Draghi: Well, I cannot really comment on the report as such, because it is a process, it is coming out, it is in the making – it still can be modified by further discussions. But I can comment on both issues you have raised. It is quite important that legacy assets have been carefully defined. In other words, we all want to know exactly what it means. That is very important for the policy-makers, but also for the markets and for the banks. So, when the position was taken that the new ESM could not be used to fill holes created by legacy assets which had gone sour, I think one has to define exactly what these legacy assets are. So far it is just a name.

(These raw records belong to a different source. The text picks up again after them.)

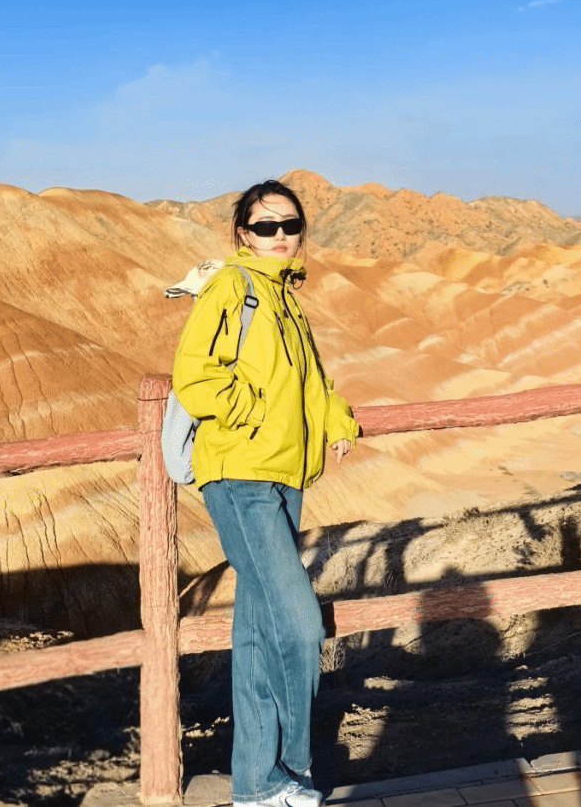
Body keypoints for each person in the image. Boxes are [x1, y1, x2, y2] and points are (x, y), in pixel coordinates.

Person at [172, 179, 359, 807]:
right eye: (265, 226)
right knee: (300, 624)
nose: (280, 236)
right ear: (242, 234)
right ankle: (293, 772)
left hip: (285, 477)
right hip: (241, 477)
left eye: (290, 225)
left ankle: (256, 788)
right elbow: (195, 376)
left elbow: (311, 382)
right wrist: (249, 413)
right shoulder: (232, 286)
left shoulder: (285, 297)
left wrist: (336, 419)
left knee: (256, 635)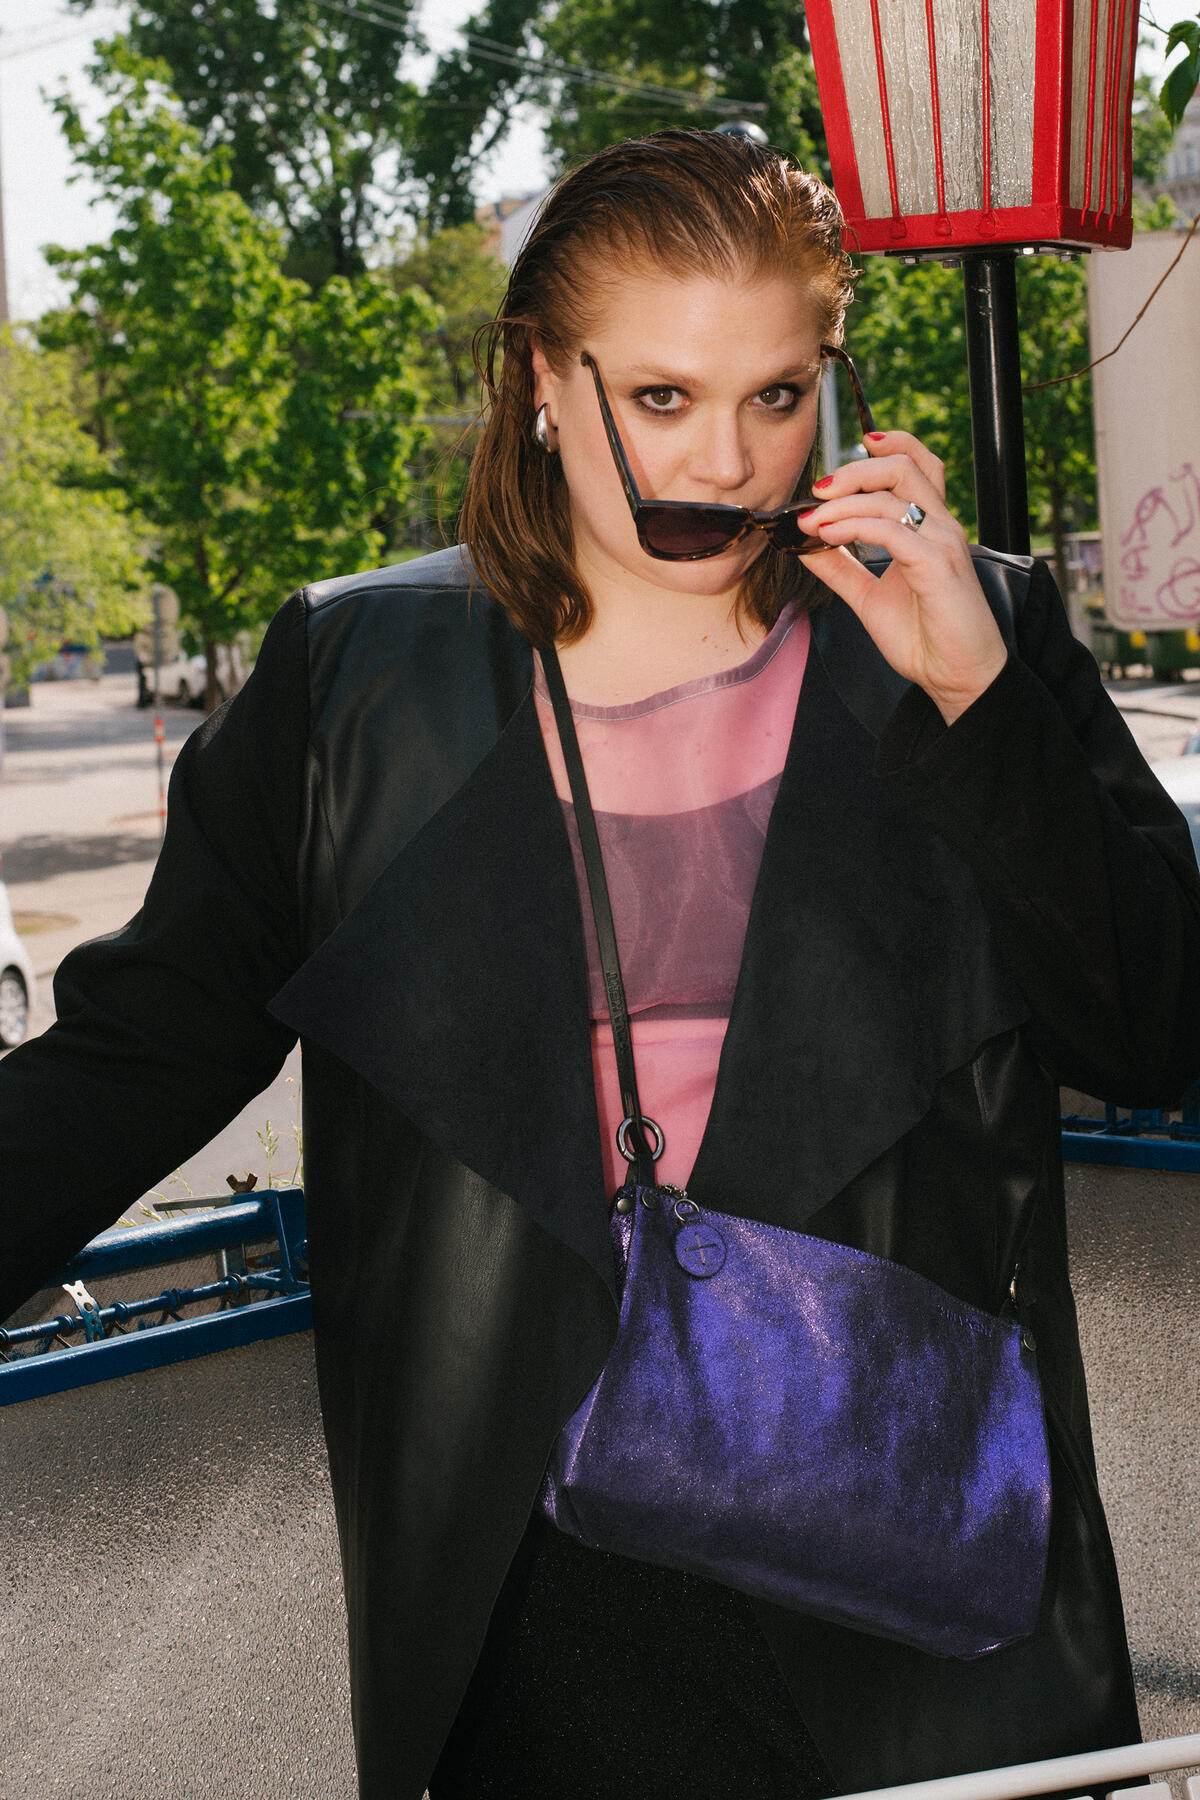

Your second question was about euro bonds. Here we have to understand that, originally, there was a breach of trust in the euro area between countries that were basically always complying, or most of the time complying, with fiscal soundness and countries that did not do so. In the last two years the issue has been to rebuild trust. For this purpose, fiscal rules were agreed, fiscal compact was agreed; there were a lot of actions the common denominator of which was to have constraints on fiscal discretion; a lot of actions that will necessarily amount to a sharing of national sovereignty insofar as budget and debt are concerned. At the other end of the spectrum you have what we call mutualisation of risk. A euro bond is an example of this. It is pointless to begin from a euro bond; it is pointless to begin from a policy where, if I can sort of summarise this policy, I issue and you spend, because this is not realistic. It will become realistic, however, when the trust is re-established; when there is clear evidence that basically all countries comply with the commitments and undertake economic policies with full awareness of their consequences upon other countries.